Mark Zuckerberg had an op-ed in the Washington Post today. In it he characterizes the uproar over Facebook’s privacy changes as a learning experience for the company and has promised easier to navigate privacy controls. He doesn’t really explain much further and I fear that these simplified controls will not address the problem that Danah Boyd identified in her recent writings. She clearly identifies the core issue being that even an engaged, savvy user has trouble to figuring out the effects of changing settings. It isn’t that they cannot figure out the controls, but rather there is a massive disconnect between their model of what the controls do and what they actually do.
He also doesn’t say that the underlying policy changes and automatic push towards making profile data more public will be undone as part of these changes. I expect that such a big reversal is too much to expect, especially since at no point does he actually accept blame and apologizes to users. Further, the set of principles he lists in the post are not in fact the same principles to which the site agreed in the wake of the policies changes back in December. To me, all this says Facebook sees this as a usability failure, not a privacy and trust failure.
In the op-ed, he does mention allowing users to completely disable sharing data with 3rd parties, which would be a huge concession. I’ll reserve praise until I see exactly how that actually works.
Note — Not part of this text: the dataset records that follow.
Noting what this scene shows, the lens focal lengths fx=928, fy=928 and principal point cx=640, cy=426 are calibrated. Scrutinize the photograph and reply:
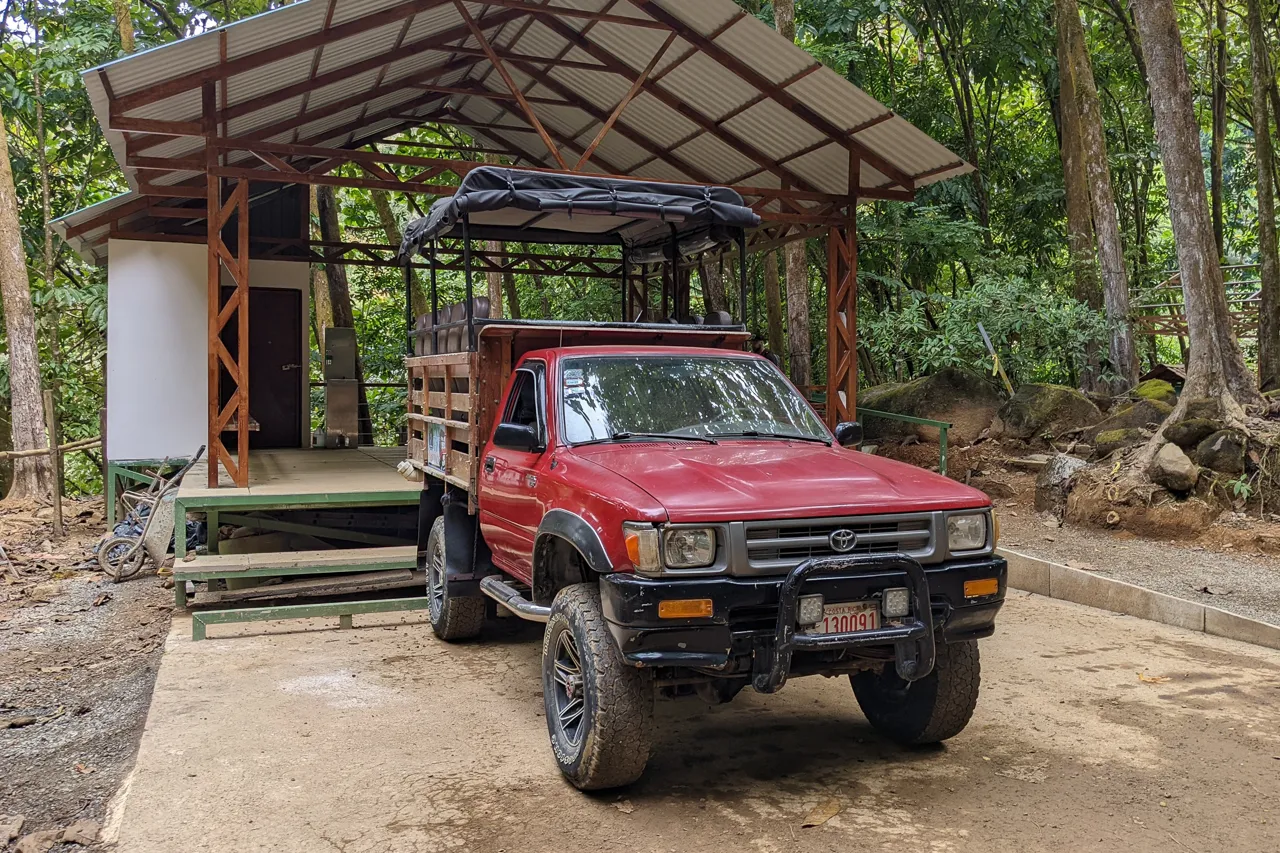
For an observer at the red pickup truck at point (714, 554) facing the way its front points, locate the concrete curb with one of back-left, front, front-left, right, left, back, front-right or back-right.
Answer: left

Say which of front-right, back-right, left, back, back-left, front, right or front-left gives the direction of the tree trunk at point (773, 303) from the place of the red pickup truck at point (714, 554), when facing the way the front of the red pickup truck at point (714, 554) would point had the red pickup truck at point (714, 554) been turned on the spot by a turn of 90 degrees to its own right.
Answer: back-right

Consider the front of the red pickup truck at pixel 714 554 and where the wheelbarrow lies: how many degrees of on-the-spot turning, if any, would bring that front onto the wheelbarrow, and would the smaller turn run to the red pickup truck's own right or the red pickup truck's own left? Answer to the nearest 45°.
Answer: approximately 180°

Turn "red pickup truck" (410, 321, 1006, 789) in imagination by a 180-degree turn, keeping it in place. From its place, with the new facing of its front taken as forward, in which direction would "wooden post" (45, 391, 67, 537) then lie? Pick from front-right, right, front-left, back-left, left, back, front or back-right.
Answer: front

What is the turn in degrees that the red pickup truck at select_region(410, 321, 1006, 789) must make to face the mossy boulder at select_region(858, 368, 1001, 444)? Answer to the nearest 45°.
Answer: approximately 135° to its left

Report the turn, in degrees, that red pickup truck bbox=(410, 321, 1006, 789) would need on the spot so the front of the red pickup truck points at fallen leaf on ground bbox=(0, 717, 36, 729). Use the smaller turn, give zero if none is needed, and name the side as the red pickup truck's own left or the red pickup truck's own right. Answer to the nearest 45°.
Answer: approximately 135° to the red pickup truck's own right

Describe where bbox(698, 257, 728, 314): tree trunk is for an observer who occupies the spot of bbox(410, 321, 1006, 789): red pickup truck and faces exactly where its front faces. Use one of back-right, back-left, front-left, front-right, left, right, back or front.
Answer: back-left

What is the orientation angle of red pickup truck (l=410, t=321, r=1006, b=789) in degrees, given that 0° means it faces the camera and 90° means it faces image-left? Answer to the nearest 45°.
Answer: approximately 315°

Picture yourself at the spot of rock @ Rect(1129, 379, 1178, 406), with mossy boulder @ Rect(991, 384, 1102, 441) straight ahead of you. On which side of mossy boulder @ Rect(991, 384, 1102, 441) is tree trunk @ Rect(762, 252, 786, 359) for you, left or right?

I think the changes Zuckerberg describes are mere placation, not evidence of any genuine understanding of people’s legitimate privacy concerns. I will be very happy if I am proven wrong but the fact that he leads off reiterating his naive belief that more sharing and more openness is good, the implication being it is an absolute good, tends to leave me cold. I read it to mean that he still hasn’t understand the argument made by an increasing number of people that the difference between private and public is very much nuanced and that privacy and secrecy simply are not the same thing.